McClendon was earning less than $75,000 per year when his team stumbled to a 4-7 record in 1975 on the heels of a 5-5-1 record in 1974.
At age 52, Coach Mac faced the possible end of his career with no buyout and minimal savings. That was pressure. When he was fired four years later, Mac did not retire. He took a post as head of the American Football Coaches Association. He needed to work.
Today, failed coaches become millionaires by not showing up for work because of the insane buyout trend. Orgeron and Bielema are competitive men, but deep in their hearts, they know it is not the end of the world if they are fired.
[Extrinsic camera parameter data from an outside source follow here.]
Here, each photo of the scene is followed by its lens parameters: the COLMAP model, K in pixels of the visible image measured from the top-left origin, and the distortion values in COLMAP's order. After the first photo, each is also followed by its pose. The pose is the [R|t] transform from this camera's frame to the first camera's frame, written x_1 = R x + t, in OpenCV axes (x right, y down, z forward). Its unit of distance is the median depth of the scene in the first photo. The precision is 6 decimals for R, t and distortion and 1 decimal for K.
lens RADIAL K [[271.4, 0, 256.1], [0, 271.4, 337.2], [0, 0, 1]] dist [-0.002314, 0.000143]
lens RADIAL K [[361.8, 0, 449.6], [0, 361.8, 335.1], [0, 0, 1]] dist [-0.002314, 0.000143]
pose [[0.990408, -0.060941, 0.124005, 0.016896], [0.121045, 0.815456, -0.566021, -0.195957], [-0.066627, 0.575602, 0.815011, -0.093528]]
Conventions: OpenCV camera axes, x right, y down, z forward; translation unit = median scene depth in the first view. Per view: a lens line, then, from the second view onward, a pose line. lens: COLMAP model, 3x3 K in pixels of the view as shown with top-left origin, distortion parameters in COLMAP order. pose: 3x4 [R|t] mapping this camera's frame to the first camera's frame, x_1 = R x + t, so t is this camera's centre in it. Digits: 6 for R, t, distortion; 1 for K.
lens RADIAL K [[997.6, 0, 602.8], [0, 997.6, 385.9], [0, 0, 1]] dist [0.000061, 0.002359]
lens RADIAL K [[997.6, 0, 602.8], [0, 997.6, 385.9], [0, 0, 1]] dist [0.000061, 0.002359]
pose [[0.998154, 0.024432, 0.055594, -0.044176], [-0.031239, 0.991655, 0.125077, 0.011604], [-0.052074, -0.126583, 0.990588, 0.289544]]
The situation for McClendon was much different.
McClendon faced not only humiliation, but possible bankruptcy if he lost his job. His descendants in the coaching fraternity sometimes hit the lottery when they are given the axe. Mac would be proud that he helped improve the lot of his successors while serving as their ambassador with the AFCA.
When Jerry Stovall was fired in 1983, he took a job at a bank until he found another post in athletics. Don’t expect to see Bielema at a teller window in Fayetteville if he is canned at the close of the season.
With universities across the country facing a loss of public funds, it is unseemly for hard-working fans to pay top dollar for tickets to help pay off fat cats who couldn’t cut it. But if Bielema is handed his walking papers, look for the next coach at Fayetteville to receive a buyout at least as large as the one signed by his predecessor.